### Exercise brief
From the line containing "(203, 270) = (233, 384): none" down to the last line of the records below, give every line again without any change.

### Exercise inputs
---*---

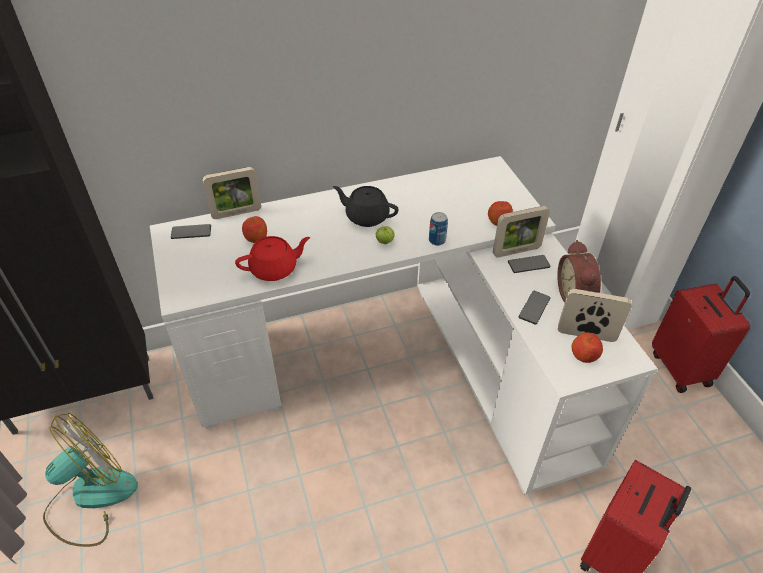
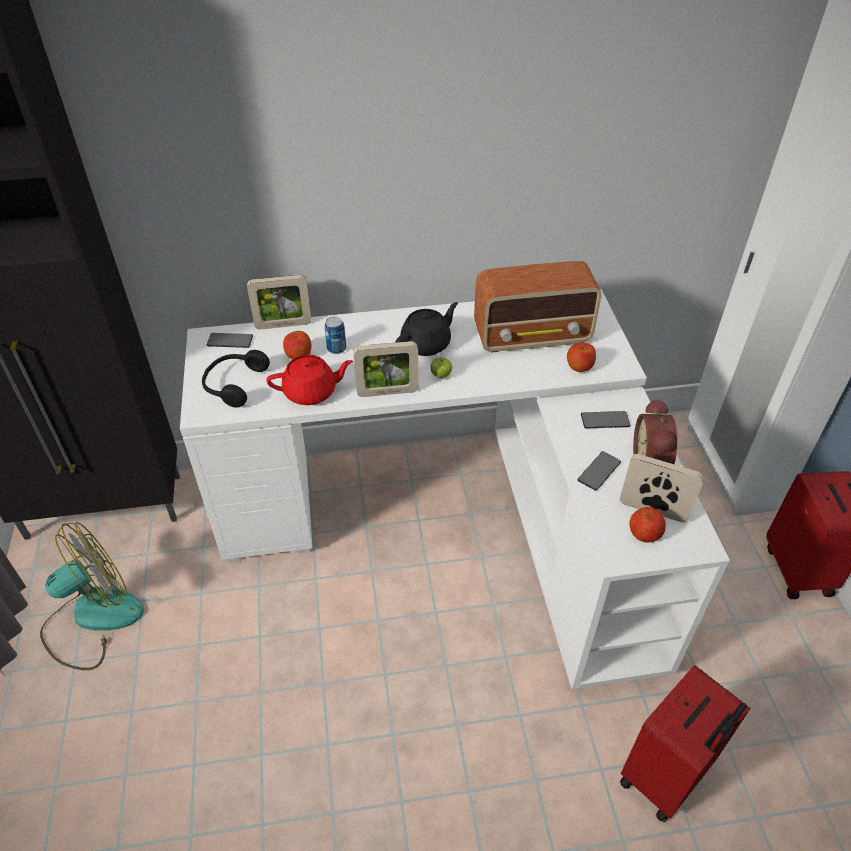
camera: 10 degrees right, 0 degrees up
(203, 270) = (233, 384): none -> black headphones
(366, 216) = (427, 344): black teapot -> black teapot turned 105 degrees clockwise
(437, 240) = (501, 380): can -> can (336, 348)
(454, 200) = (533, 336): none -> radio
(516, 251) = (594, 403): picture frame -> picture frame (387, 392)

---*---

### Response box
(203, 270) = (233, 384): none -> black headphones
(366, 216) = (427, 344): black teapot -> black teapot turned 105 degrees clockwise
(437, 240) = (501, 380): can -> can (336, 348)
(454, 200) = (533, 336): none -> radio
(516, 251) = (594, 403): picture frame -> picture frame (387, 392)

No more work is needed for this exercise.